We’ll miss seeing S.S. at c-store events, but we know he’s destined for great things in other channels!
BR hears a mid-Atlantic chain will refurbish or build 15 new stores over the next year— nearly half its sites. Stranded in the desert … for 45 minutes? OK, not exactly the mirage-seeing horror story we originally imagined, B.B.
Odessa, give a big Texas welcome to B.W., one of the industry’s good guys.
BR hears as middle managers jump ship from one Southeast chain, another chain in the same state is grabbing up the good ones.
A major grocery company may be attracting suitors. Are its significant c-store holdings up for grabs?
Jugs of moonshine and peanut shells on the floor? J.H. is right at home.
A tequila shot is one way to keep warm in the desert, D.C. When you mention Miss Poopy Pants in your next routine, D.M., we’ll know what you’re talking about.
J.S., BR now officially knows which CSP reader is the biggest John Hiatt fan.
BR hears Karen W. has closed Billy Bob’s more times than she can remember.
Good luck, W.J., and Mean Gene and the Flamethrowers in the upcoming battle of the bands! Note to self: Next time Dick Meyer enters the room, play dramatic Sousa march.

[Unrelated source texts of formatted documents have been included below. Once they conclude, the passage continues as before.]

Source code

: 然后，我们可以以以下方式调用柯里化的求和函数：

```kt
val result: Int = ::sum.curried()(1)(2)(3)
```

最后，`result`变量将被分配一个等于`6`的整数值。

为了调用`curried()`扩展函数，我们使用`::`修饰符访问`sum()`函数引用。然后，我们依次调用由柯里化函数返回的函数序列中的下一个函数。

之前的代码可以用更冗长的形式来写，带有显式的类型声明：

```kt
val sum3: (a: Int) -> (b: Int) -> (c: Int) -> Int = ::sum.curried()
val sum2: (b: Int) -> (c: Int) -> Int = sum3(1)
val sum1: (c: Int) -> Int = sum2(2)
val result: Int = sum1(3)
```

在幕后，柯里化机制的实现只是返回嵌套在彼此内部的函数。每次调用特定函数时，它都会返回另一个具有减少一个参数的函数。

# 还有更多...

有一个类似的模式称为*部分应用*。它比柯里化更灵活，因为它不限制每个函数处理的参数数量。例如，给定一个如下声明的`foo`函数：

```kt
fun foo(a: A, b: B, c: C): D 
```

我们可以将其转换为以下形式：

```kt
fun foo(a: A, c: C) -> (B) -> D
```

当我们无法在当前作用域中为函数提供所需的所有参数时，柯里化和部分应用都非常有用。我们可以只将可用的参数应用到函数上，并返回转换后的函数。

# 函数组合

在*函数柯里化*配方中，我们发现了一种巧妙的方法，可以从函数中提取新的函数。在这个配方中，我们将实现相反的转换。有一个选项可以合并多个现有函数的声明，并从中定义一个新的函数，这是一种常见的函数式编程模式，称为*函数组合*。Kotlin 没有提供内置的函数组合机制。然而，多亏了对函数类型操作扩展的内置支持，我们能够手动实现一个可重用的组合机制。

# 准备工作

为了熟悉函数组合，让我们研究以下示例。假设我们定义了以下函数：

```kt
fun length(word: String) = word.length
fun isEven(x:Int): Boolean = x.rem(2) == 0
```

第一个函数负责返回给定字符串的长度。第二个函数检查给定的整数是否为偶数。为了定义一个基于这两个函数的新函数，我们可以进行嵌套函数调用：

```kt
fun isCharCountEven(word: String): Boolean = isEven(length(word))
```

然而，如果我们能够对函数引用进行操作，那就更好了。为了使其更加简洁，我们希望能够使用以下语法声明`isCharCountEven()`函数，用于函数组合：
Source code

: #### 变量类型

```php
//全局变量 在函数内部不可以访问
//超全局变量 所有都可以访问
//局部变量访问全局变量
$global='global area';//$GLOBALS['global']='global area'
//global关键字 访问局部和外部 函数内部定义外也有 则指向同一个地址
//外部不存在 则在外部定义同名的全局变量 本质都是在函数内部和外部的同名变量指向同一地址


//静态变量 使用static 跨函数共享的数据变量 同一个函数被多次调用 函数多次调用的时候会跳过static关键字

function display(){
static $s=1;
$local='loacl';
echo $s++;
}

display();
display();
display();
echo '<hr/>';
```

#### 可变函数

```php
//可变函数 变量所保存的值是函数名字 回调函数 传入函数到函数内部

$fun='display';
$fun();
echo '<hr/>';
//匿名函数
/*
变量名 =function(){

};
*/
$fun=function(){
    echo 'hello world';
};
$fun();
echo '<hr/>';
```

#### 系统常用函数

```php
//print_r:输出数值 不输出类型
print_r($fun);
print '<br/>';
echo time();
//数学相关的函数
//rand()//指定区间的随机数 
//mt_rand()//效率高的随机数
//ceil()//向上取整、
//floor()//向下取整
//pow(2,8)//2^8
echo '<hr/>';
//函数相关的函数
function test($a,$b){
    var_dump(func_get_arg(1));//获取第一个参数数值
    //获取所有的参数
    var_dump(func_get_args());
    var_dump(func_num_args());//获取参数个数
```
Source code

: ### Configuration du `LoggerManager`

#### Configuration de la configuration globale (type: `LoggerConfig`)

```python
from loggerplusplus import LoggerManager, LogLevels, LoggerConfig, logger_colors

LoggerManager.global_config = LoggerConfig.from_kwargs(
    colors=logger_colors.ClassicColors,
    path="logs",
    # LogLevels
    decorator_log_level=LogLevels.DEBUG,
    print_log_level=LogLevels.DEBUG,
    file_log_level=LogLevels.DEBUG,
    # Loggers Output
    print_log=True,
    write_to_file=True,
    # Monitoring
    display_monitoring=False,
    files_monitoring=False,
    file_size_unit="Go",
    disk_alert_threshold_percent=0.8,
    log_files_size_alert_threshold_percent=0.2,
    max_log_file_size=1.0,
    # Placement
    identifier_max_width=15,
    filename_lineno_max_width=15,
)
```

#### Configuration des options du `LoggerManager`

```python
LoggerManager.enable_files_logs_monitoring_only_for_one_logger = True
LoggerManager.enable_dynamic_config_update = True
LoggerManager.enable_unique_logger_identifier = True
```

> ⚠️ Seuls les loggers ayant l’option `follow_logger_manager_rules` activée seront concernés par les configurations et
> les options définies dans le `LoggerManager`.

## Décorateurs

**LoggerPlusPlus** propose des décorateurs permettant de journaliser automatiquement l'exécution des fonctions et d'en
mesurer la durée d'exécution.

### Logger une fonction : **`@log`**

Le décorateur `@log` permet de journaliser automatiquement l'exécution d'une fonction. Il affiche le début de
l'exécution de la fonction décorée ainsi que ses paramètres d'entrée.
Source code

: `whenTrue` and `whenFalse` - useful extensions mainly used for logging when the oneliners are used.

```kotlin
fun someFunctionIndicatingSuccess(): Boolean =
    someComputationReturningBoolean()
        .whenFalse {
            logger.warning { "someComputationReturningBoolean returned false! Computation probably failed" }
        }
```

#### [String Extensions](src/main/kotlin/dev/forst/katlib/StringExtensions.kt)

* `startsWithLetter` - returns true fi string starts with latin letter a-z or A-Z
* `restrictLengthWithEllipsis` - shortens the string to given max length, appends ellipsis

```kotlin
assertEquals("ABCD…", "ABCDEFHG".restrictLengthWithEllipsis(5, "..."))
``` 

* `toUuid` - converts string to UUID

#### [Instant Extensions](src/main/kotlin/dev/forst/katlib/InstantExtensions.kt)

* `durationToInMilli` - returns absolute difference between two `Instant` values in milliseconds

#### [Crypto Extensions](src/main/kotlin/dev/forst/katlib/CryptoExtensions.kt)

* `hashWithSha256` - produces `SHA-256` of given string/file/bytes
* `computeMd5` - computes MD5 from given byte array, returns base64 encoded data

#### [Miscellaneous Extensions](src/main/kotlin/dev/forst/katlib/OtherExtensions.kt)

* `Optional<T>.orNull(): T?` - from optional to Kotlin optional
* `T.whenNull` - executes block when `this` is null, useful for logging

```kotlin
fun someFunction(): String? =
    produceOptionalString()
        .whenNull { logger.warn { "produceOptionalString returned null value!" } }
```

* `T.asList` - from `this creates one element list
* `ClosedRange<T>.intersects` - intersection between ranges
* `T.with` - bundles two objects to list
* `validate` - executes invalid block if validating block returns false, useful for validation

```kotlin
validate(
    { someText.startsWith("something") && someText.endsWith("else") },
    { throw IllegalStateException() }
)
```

BR hears 138 is the magic number of new builds on tap for a major retailer in the South.
The guys from one industry loyalty group sure have great stories about helicopter night flights and shaving trees.
Jenny B., we’re sure you’re going to razzle-dazzle ’em in “Chicago”!
Is a certain c-store chain’s iconic uniform undergoing alterations?
If J.K. says “stuff a sock in it,” don’t take it personally.
BR hears a house c-store band is in the works, featuring M.Z., S.H. and B.E. Just a warning in case the industry needs another reason to sell earplugs!
A Tennessee retailer is ramping up its foodservice in a major way. Roast beef flatbread with a horseradish spread? BR will take one!